La noche del lunes 20 de octubre terminó en tragedia para un joven oaxaqueño, quien se debate entre la vida y la muerte luego de ser salvajemente atacado con machetes y navajas por presuntos elementos policiacos de la ciudad de Oaxaca. El ataque ocurrió en una colonia de Santa María Atzompa, bajo circunstancias que apuntan a un abuso de poder disfrazado de riña vecinal.
De acuerdo con el relato de testigos y familiares, una mujer acudió acompañada del joven agredido al domicilio de una vecina para exigir el pago de una deuda pendiente. Lo que parecía una visita incómoda, pero pacífica, terminó en una confrontación violenta cuando varios familiares de la deudora, presuntamente en estado de ebriedad, reaccionaron con extrema agresividad.
“LO TIRARON DE LA MOTO Y LO MACHETEARON”
Mientras la mujer logró escapar del lugar, el joven no tuvo la misma suerte. Según la denuncia pública, fue derribado de su motocicleta y atacado brutalmente con armas blancas. Los agresores fueron identificados como Rafael R. R., comandante de la Policía Municipal de la ciudad de Oaxaca; Edgar R. V. e Isidro Gustavo R. V., ambos policías activos.

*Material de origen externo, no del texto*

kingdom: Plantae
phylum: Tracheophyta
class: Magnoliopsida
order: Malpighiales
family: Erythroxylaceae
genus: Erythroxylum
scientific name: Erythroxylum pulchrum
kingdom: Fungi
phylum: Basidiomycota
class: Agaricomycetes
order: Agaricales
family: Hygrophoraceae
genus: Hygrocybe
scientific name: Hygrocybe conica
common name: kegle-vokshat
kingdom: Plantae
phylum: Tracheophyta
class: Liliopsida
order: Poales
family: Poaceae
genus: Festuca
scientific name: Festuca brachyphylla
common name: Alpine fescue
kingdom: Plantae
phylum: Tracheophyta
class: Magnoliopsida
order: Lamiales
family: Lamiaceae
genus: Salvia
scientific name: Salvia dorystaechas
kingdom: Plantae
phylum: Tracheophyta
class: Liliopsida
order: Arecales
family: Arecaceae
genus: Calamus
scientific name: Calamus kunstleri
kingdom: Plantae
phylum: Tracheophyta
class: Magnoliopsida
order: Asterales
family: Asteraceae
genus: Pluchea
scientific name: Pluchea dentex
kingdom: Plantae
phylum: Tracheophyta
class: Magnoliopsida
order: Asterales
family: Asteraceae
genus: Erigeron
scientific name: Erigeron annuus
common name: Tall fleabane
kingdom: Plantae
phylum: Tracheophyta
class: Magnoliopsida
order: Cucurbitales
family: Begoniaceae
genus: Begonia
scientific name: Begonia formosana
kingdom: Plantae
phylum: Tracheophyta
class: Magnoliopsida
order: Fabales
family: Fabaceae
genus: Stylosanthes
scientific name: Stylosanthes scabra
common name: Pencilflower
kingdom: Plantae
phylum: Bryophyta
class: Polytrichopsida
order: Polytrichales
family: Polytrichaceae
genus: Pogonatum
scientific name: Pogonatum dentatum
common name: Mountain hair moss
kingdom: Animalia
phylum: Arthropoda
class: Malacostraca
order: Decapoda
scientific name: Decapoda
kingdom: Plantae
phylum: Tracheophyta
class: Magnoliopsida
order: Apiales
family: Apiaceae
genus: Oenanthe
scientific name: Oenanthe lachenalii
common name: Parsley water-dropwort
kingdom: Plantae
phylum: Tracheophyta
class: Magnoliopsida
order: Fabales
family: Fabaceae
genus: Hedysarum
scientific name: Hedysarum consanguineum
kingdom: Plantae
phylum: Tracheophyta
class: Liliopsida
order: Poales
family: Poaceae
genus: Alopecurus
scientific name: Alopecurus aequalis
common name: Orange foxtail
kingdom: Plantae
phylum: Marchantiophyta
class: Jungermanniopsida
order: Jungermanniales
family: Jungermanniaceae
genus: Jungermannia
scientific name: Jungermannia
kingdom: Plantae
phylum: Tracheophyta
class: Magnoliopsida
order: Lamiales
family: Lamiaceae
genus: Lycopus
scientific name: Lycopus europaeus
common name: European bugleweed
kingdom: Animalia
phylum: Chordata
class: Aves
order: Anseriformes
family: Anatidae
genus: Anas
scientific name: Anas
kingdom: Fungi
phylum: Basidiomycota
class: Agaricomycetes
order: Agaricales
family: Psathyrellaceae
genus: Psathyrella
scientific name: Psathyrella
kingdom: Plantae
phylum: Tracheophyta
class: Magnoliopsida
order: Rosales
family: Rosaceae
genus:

Aunque los tres se encontraban “francos” —término policial que indica que no estaban en funciones en ese momento—, sus víctimas aseguran que su actitud violenta estuvo respaldada por su autoridad:
“Aunque estaban fuera de servicio, su actuar violento se amparó en su cargo como policías”, acusaron los familiares.
HERIDAS QUE HABLAN DE ODIO
El joven fue trasladado por paramédicos de Atzompa al Hospital Civil, donde su estado fue reportado como delicado. Entre las heridas más graves se encuentra la perforación de un pulmón, además de múltiples lesiones provocadas por armas punzocortantes en distintas partes del cuerpo.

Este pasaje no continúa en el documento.